### PROVIDED RECORDS:
-------------------------
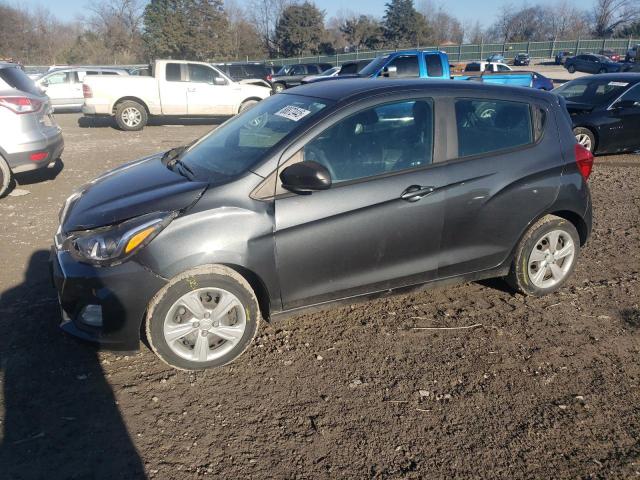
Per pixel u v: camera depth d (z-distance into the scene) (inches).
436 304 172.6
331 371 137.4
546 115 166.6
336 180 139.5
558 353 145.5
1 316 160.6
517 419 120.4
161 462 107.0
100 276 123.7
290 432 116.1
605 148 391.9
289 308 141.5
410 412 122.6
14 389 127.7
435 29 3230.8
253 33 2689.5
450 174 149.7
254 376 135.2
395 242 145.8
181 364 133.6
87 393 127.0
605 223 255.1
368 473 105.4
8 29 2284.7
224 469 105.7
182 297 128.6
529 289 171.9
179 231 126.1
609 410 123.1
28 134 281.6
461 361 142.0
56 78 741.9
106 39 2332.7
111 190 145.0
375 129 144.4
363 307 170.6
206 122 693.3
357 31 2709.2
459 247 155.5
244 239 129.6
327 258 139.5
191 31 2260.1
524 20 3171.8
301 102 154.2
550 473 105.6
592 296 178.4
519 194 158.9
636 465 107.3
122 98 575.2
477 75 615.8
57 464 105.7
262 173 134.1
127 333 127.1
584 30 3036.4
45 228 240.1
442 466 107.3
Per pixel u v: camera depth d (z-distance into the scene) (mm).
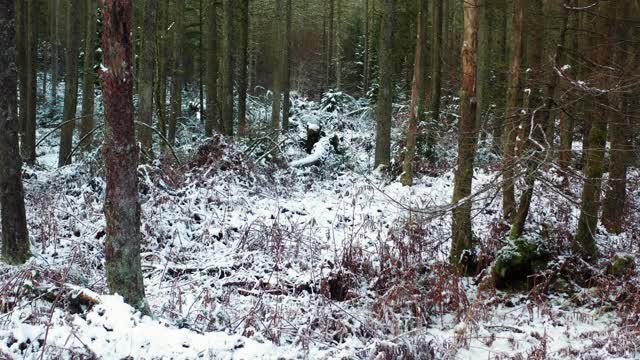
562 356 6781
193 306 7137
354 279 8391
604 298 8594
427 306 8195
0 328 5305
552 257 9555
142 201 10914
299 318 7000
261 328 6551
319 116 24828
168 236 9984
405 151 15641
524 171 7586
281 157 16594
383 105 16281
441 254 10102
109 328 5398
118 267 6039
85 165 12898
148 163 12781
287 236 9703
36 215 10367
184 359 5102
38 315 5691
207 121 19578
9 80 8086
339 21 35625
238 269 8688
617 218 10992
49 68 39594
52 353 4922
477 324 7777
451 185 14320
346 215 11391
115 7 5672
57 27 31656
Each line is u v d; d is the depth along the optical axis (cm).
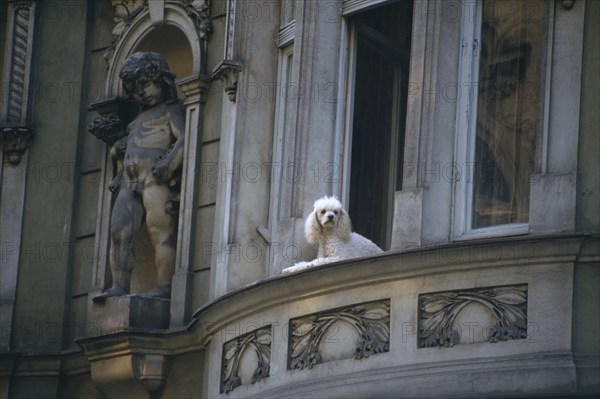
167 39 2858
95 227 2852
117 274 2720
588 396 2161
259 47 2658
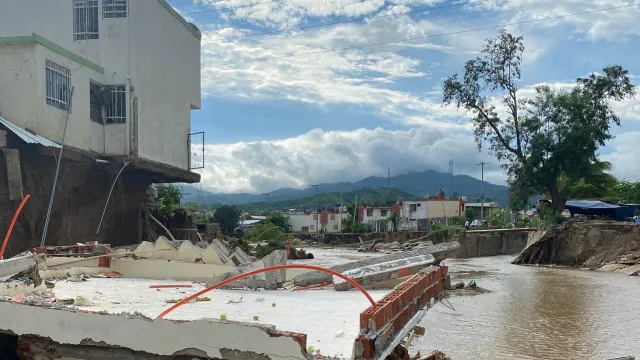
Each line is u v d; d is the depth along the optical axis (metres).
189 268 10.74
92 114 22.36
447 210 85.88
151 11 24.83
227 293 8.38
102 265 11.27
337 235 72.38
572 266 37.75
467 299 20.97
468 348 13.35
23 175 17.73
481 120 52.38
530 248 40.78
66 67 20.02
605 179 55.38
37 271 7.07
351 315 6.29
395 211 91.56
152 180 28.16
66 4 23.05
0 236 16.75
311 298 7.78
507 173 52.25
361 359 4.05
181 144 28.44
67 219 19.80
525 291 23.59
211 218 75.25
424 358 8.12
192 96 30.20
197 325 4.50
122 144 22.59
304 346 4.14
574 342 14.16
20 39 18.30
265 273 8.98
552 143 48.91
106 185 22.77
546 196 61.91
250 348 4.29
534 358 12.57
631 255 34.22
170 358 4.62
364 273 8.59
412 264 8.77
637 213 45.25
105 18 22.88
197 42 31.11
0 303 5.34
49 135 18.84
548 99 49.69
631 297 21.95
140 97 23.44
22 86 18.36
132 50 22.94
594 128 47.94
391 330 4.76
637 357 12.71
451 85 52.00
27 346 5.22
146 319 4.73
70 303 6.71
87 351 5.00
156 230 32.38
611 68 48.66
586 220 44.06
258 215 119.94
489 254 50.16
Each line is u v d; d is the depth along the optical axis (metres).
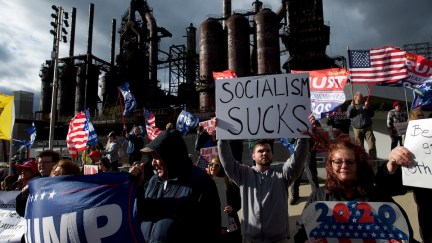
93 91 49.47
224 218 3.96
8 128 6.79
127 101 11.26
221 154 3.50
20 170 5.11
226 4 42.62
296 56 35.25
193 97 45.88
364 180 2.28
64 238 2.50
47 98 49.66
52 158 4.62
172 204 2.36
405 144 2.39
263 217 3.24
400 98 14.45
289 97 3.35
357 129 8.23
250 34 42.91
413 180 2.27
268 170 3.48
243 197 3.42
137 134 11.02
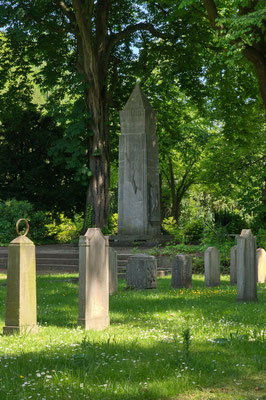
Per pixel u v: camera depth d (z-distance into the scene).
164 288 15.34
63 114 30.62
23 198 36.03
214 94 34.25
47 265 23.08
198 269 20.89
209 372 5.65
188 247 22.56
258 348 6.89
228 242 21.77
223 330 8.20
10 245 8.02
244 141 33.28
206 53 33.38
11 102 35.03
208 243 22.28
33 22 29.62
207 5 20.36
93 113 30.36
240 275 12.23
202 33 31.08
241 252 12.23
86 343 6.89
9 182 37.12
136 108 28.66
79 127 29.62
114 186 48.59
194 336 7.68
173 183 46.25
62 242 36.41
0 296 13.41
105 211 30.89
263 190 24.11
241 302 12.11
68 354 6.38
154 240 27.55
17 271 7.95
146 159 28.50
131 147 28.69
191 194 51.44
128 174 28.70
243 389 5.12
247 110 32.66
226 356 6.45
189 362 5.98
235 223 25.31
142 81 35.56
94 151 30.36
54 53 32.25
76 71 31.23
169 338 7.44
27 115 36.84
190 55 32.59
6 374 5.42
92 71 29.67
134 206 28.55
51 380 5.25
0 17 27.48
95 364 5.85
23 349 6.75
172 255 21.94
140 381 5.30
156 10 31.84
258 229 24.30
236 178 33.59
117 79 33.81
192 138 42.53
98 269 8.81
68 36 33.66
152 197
-------------------------
### WHAT THE TASK ASKS:
Copy exactly the lines from the one with "146 159 28.50" through the last line of the material, keeping both ends.

### ANSWER:
146 159 28.50
131 147 28.69
191 194 51.44
128 174 28.70
243 389 5.12
247 110 32.66
226 356 6.45
189 362 5.98
235 223 25.31
142 81 35.56
94 151 30.36
54 53 32.25
76 71 31.23
169 338 7.44
27 115 36.84
190 55 32.59
6 374 5.42
92 71 29.67
134 206 28.55
51 380 5.25
0 17 27.48
95 364 5.85
23 349 6.75
172 255 21.94
140 381 5.30
156 10 31.84
258 229 24.30
236 178 33.59
117 79 33.81
192 138 42.53
98 269 8.81
68 36 33.66
152 197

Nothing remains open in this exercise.